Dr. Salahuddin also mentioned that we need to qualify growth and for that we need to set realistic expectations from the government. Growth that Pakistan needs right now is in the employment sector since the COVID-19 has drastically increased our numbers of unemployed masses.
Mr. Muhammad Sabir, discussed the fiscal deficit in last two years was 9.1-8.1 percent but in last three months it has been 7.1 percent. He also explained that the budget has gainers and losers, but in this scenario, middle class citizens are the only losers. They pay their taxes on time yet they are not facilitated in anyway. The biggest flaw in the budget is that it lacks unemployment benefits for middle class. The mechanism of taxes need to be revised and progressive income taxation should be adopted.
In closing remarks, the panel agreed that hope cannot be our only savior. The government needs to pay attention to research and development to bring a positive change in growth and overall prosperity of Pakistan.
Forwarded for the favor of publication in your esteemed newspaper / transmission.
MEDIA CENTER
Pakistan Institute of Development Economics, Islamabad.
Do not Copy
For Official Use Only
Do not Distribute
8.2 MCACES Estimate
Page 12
▬▬▬▬▬▬
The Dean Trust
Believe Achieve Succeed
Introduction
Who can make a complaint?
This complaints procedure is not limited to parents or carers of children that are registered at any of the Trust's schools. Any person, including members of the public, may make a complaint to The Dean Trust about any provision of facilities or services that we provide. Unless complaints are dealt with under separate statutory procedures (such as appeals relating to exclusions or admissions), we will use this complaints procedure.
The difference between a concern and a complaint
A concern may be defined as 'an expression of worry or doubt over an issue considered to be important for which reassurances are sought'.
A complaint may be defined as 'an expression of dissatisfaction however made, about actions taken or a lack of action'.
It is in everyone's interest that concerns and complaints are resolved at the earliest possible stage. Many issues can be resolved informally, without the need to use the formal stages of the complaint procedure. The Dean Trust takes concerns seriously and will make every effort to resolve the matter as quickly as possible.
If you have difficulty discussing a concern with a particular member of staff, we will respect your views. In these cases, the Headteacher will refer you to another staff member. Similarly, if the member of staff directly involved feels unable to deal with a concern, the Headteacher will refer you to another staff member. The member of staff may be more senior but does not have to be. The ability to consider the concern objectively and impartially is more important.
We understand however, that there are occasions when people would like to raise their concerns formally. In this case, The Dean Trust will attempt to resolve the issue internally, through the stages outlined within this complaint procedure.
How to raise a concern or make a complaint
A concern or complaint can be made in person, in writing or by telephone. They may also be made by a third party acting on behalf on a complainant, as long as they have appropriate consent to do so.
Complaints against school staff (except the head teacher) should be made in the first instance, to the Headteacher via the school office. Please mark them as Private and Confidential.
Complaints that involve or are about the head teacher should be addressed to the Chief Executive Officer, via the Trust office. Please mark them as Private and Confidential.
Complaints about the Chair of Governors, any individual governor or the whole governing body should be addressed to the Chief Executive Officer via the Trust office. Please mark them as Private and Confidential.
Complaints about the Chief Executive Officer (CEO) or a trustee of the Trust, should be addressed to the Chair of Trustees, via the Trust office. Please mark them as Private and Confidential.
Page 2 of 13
▬▬▬▬▬▬
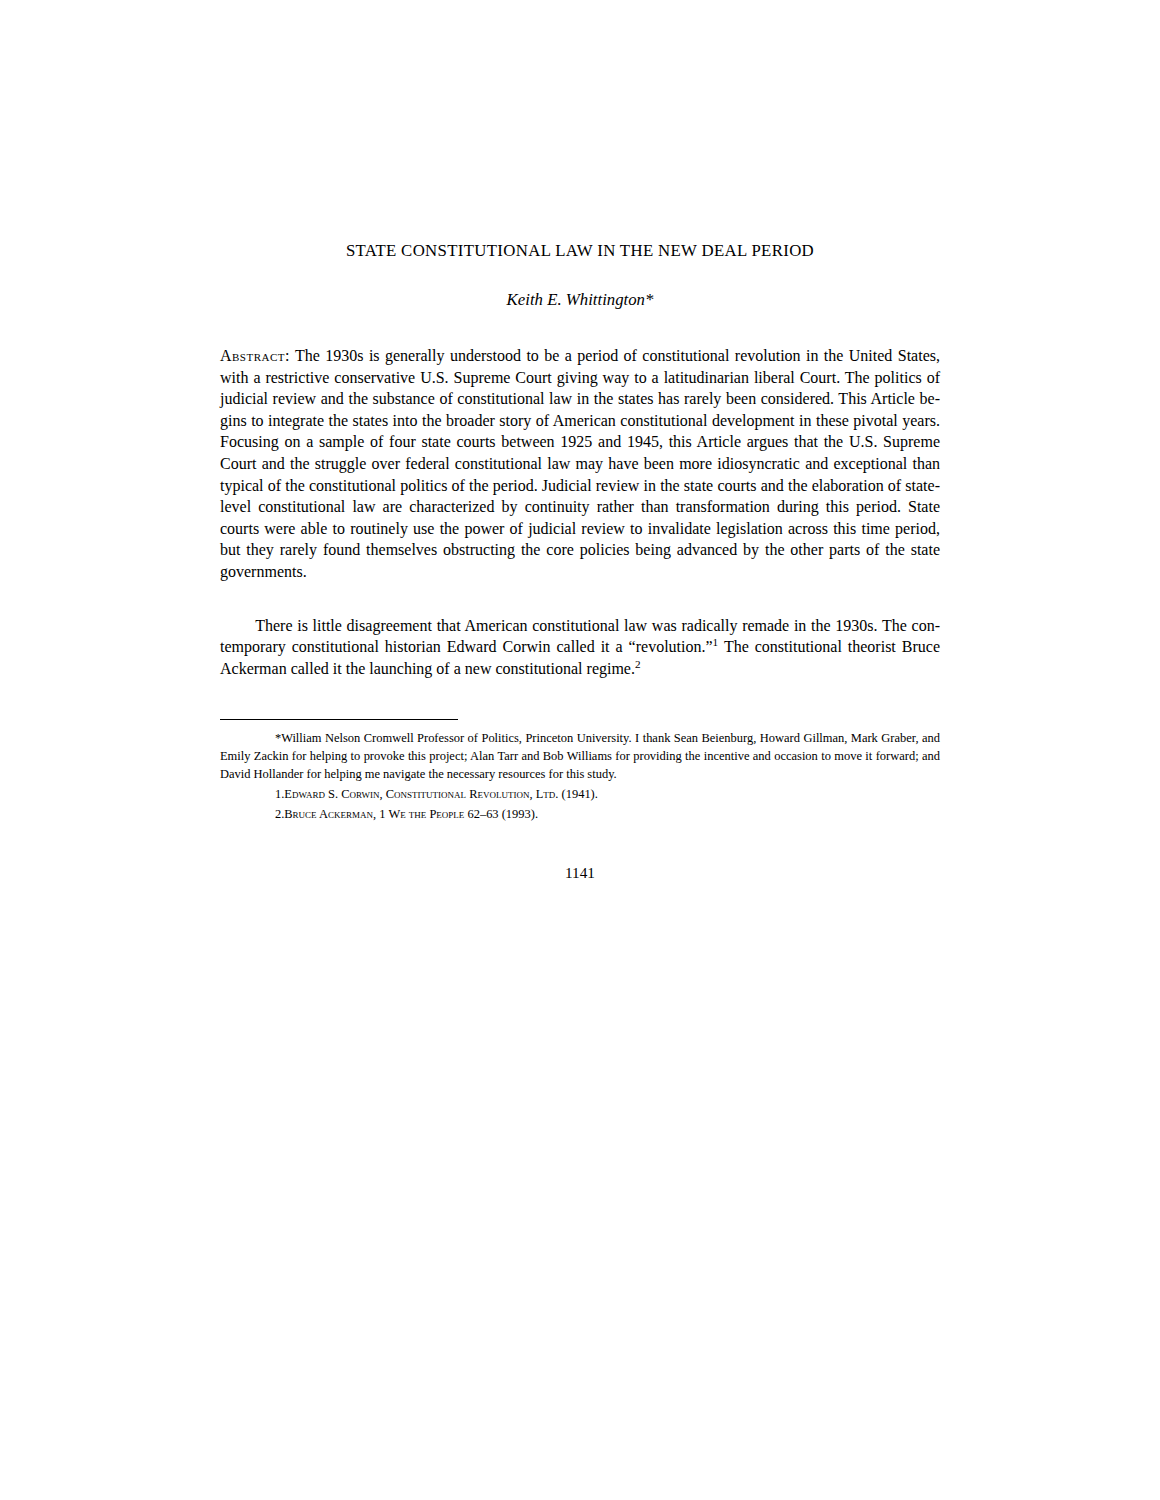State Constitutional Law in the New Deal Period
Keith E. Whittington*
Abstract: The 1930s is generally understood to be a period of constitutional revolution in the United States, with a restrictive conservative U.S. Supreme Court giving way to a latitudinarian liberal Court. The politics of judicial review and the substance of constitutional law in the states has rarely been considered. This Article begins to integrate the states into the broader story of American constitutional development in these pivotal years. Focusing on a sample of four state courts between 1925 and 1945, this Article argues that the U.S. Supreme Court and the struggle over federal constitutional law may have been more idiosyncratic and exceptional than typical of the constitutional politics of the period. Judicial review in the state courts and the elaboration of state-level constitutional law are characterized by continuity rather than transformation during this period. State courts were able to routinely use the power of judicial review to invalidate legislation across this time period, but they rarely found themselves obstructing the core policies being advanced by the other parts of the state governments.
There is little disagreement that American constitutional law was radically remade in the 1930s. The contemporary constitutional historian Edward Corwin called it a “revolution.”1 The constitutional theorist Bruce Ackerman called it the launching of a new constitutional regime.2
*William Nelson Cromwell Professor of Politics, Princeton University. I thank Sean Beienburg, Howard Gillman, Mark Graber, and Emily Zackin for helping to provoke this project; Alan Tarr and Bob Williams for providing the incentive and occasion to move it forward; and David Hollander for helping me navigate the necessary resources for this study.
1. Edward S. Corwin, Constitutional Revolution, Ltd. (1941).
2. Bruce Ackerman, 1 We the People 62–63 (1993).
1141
▬▬▬▬▬▬
## WHAT YOU ARE ASKED TO DO
Transcribe the lines above between the line holding "Dr. Salahuddin also" and the line holding "Mr. Muhammad Sabir, discussed", inclusive, exactly as they stand and with nothing added.

## OUTPUT FOR THIS EXERCISE
Dr. Salahuddin also mentioned that we need to qualify growth and for that we need to set realistic expectations from the government. Growth that Pakistan needs right now is in the employment sector since the COVID-19 has drastically increased our numbers of unemployed masses.
Mr. Muhammad Sabir, discussed the fiscal deficit in last two years was 9.1-8.1 percent but in last three months it has been 7.1 percent. He also explained that the budget has gainers and losers, but in this scenario, middle class citizens are the only losers. They pay their taxes on time yet they are not facilitated in anyway. The biggest flaw in the budget is that it lacks unemployment benefits for middle class. The mechanism of taxes need to be revised and progressive income taxation should be adopted.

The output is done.